Re: Practical maximums (was Re: PostgreSQL theoretical - Mailing list pgsql-general

From Jeff Davis
Subject Re: Practical maximums (was Re: PostgreSQL theoretical
Date
Msg-id 1155055646.12968.109.camel@dogma.v10.wvs
Whole thread Raw
In response to Re: Practical maximums (was Re: PostgreSQL theoretical  (Ron Johnson <ron.l.johnson@cox.net>)
Responses Re: Practical maximums (was Re: PostgreSQL theoretical  (Jeff Davis <pgsql@j-davis.com>)
List pgsql-general
On Mon, 2006-08-07 at 21:10 -0500, Ron Johnson wrote:
> > What situation are you worried about here exactly?
>
> Backing up a large database in a limited amount of time.
>
> If the DB is large enough, and the time is short enough, then the
> single-reader pg_dump can not read the data fast enough (especially
> if other operations are pounding the disk system) to meet the time
> limit.
>
> Thus, the need (some times) for multiple readers.
>

Oh, I see. You're not only worried about write speed (to tape), but also
the ability of pg_dump to read from all your disk spindles at once to
get fast enough read speed.

If you use PITR, the during the backup you can copy the data directory
in any order that you want. It should be pretty easy to get it to copy
from multiple streams in that way. You can use tar to create a single
stream out of each tablespace, and then multiplex the stream to multiple
tapes so that it can write quickly enough.

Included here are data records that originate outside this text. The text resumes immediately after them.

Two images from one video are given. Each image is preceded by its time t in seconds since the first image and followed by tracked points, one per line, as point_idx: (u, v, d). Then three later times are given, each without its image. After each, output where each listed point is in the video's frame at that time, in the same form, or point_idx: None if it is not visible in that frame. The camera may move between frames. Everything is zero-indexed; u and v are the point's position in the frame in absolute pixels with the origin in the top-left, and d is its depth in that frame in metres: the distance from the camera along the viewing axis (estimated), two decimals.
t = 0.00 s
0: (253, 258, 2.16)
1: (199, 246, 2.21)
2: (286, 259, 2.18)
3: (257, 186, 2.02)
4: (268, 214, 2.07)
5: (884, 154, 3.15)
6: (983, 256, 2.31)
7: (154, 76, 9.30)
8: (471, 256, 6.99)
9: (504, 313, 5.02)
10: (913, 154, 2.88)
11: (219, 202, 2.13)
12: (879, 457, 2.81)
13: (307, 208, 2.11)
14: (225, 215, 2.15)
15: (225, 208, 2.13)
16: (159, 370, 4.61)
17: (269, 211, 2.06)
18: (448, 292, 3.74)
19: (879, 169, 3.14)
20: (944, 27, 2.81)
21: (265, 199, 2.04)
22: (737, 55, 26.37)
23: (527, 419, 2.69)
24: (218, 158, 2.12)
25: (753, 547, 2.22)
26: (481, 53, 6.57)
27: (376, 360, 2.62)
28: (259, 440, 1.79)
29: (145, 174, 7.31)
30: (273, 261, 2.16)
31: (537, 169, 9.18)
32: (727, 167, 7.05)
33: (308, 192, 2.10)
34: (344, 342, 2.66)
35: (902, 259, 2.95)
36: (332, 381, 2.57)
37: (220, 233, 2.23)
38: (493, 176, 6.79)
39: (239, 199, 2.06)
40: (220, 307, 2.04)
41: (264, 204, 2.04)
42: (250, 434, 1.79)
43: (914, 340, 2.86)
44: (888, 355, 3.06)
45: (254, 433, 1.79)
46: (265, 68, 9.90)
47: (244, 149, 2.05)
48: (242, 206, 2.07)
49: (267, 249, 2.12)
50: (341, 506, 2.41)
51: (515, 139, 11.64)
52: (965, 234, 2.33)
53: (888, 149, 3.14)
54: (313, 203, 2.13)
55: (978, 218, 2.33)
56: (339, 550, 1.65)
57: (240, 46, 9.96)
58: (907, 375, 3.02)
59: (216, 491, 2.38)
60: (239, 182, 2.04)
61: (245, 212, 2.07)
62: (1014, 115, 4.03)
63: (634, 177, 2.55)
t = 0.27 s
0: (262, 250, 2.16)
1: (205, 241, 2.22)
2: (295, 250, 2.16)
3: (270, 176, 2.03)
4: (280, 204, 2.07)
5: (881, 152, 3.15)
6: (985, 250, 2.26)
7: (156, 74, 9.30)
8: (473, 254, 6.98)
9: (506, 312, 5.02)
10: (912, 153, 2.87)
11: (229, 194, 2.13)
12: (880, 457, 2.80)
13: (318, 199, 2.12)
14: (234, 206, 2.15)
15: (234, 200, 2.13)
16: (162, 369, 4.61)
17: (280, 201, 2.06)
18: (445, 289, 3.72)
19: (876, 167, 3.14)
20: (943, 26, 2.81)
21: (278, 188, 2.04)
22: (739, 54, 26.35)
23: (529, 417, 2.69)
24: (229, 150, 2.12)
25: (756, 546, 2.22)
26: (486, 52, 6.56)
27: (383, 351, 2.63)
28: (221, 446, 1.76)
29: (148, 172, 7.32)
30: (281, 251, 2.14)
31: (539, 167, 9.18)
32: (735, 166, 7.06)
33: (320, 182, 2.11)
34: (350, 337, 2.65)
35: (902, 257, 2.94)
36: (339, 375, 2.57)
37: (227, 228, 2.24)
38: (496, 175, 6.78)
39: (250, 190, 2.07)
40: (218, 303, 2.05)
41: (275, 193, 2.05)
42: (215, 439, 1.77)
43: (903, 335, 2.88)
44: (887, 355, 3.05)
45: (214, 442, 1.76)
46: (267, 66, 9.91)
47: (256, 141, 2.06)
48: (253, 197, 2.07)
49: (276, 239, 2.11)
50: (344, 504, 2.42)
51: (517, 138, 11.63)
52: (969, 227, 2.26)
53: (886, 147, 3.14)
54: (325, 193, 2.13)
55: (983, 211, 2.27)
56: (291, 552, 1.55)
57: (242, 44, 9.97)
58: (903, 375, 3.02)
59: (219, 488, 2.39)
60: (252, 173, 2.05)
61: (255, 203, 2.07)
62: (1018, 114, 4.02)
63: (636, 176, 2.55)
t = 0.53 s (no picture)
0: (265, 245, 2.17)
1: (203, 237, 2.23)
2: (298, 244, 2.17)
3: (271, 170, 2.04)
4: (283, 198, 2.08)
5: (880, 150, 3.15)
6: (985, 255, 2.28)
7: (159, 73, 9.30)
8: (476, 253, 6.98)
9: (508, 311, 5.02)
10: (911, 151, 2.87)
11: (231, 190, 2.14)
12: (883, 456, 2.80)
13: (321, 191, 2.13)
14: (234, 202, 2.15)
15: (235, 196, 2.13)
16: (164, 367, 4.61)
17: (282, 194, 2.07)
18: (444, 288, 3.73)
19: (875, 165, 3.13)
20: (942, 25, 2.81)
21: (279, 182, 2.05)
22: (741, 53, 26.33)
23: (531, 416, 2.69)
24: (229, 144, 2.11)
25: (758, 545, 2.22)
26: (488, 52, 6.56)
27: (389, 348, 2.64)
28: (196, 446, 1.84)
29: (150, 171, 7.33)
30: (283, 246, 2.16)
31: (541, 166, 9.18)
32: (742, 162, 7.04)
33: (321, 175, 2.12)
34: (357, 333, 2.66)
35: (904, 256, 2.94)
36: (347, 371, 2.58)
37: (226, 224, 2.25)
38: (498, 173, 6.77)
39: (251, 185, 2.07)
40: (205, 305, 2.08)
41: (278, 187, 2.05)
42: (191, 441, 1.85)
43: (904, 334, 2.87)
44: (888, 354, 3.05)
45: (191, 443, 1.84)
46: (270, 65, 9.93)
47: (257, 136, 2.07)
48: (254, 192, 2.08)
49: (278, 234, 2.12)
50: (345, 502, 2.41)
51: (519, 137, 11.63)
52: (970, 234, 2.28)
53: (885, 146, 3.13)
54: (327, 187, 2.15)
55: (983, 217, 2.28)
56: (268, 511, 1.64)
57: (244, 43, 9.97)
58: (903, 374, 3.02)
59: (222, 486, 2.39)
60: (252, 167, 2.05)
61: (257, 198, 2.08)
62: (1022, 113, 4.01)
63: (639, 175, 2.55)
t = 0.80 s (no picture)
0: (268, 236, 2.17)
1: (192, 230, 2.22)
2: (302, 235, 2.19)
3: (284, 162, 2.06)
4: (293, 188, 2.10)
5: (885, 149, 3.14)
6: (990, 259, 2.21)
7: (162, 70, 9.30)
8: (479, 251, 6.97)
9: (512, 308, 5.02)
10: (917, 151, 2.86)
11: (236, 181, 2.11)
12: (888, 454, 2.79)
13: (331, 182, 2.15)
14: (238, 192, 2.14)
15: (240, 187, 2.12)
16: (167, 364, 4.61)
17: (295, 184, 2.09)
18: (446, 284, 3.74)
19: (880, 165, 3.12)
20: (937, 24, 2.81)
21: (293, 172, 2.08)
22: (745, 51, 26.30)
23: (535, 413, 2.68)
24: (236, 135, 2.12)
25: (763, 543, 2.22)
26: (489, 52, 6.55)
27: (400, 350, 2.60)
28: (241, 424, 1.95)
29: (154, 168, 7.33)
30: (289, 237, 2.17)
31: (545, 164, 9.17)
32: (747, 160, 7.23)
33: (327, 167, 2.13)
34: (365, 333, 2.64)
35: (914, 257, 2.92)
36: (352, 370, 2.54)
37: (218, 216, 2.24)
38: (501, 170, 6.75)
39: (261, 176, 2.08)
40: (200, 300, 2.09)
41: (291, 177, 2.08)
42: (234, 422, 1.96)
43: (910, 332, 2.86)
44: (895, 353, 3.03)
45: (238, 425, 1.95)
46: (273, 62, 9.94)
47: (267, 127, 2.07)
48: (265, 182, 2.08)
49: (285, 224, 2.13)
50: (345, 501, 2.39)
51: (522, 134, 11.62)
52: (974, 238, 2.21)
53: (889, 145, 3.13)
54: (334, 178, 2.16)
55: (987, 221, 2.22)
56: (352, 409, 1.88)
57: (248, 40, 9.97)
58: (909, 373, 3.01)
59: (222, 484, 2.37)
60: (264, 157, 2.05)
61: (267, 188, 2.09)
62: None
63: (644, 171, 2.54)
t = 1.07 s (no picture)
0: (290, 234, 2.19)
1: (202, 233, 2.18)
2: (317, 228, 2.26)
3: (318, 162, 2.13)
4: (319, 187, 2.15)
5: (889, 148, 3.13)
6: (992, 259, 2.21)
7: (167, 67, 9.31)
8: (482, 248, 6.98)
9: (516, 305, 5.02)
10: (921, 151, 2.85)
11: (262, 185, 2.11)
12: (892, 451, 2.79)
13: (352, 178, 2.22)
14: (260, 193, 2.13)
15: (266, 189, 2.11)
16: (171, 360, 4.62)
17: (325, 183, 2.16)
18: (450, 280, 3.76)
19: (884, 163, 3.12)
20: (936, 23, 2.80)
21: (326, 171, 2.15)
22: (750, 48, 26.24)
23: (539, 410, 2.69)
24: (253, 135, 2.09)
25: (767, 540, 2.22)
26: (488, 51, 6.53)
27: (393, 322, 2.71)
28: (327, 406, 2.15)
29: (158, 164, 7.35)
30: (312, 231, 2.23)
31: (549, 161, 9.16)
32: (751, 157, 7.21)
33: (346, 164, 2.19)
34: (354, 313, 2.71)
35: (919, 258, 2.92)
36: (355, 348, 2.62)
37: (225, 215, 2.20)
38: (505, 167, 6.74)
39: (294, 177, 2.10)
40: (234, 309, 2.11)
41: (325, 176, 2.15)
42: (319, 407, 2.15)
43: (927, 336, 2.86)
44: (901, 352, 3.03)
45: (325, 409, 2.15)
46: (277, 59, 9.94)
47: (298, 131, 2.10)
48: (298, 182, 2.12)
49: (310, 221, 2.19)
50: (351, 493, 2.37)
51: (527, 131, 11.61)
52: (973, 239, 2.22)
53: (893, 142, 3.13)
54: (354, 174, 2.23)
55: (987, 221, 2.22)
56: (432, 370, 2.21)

It's not as easy to create multiple reading streams using pg_dump,
because each transaction can have at most one COPY going at a time. You
might be able to hack up something, but I think PITR is the way to go.

> But, you say: do PITR and weekly full backups.  Ok.  Say you do
> Saturday night backups and nightly PITR backups.  And the disk
> system barfs hard on Friday.  If the Tuesday night PITR tape has a
> parity error, you're hosed and have lost 3 days of data.
>

By modifying the scripts you use to multiplex the data, you can employ
some redundancy. I don't think it would be hard to include duplicate
blocks or parity blocks in the multiplex script.

By creating multiple reading streams, one for each tablespace, and then
writing each stream to multiple tapes (with parity blocks), you should
be able to back up at the speed your hardware allows, and restore at the
speed your hardware allows. Furthermore, with PITR you can do
incremental backups continuously and wait 'til the weekend to do a full
backup.

I'm imagining something similar to the following:
mydb=# select pg_start_backup('mybackup');

$ tar zcf - /path/to/pgdata | mux.script /dev/st0 /dev/st1 /dev/st2
$ tar zcf - /path/to/tablespace1 | mux.script /dev/st3 /dev/st4 /dev/st5
$ tar zcf - /path/to/tablespace2 | mux.script /dev/st6 /dev/st7 /dev/st8

mydb=# select pg_stop_backup(); -- in same connection as pg_start_backup

Where mux.script can write to three tapes and use parity blocks. Adjust
based on the number of tapes you actually have.